The first is about the standard against which you measure your definition of blog; to say that print media "are linked by the simple goal of making money" is to neglect the dimension of The New York Times, for instance ("all the news that's fit to print") that operates as an information-distribution system. To say, contrary-wise, that bloggers don't make any money from their blogging is to neglect all of Calderon's posts (here's just one) about the economics of the activity.

My second question is about the observations that make up your own data set. How does your definition work for the range of bloggers who visited our class over the past two weeks? Is it an accurate representation of the work of Tim Burke, Kate Thomas, Laura Blankenship, Paul Grobstein and Anne Dalke? Your claim certainly takes on directly Paul's claim, last week, that the goal of Serendip is "NOT to build community; it is NOT intended that writers will recognize one another; the intention is to promote conversation; we are mutually constructing an on-line reservoir of ways of looking @ things."

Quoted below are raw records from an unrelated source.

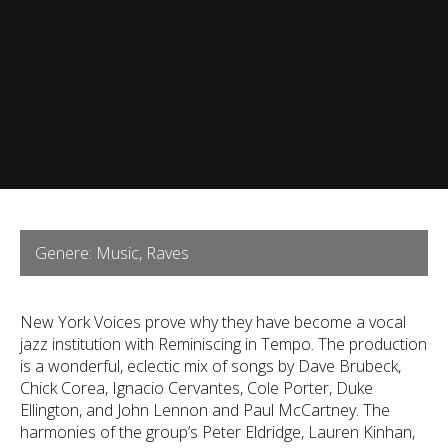
Genere: Music, Raves
New York Voices prove why they have become a vocal
jazz institution with Reminiscing in Tempo. The production
is a wonderful, eclectic mix of songs by Dave Brubeck,
Chick Corea, Ignacio Cervantes, Cole Porter, Duke
Ellington, and John Lennon and Paul McCartney. The
harmonies of the group’s Peter Eldridge, Lauren Kinhan,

Does this men that Serendip is the exception that proves your rule? What Paul is trying to do with the website (which is hosting this conversation, by the way!) certainly seems diametrically opposed to what you celebrate above. When say that "people need to know that they are not alone," I hear the counterpoint of his saying that "what others don't find interesting...can be enjoyed as a celebration of individual differences."

It's the implications of the search for like-minded people, for those with similar interests, which most intrigues--and, I admit, troubles--me in your definition of blogging. I'm not denying that the search for similarity goes on in many blogs; what I'm more curious about is where the search for difference happens, the expansion of one's horizons. Where--in "finding validation," "feeling accepted," "enjoying the connection felt with a blogger with whom one identifies," the satisfaction of "knowing that someone else wants to read what you have to say" (because it confirms their belief systems?)--is the truth value or usefulness of one's beliefs being tested? Where's the doubt, the skepticism?

I would also like to push you a little to complexify your sense of what it means to have a self, and to perform it on the internet. You say that the anonymity of this space can "give many bloggers a sense of freedom to be exactly who they want to be." I wonder if it doesn't give them/us rather the freedom to imagine ourselves as other than what we are in the body, in what I've just learned to call "meatspace"? You say that "entries reflect the writer's current emotional and intellectual state," but our conversation in the forum last week also suggested that this state is altered by the very act of writing (not to mention being read and responded to...)

So: there's much more to say, much more to explore. Want to go there for your final project? You certainly have my interest; I'd be curious to know how you see blogging--your sort of blogging, the community-building sort--intersecting with education: how does it facilitate, how inhibit the process? What is the process, anyway?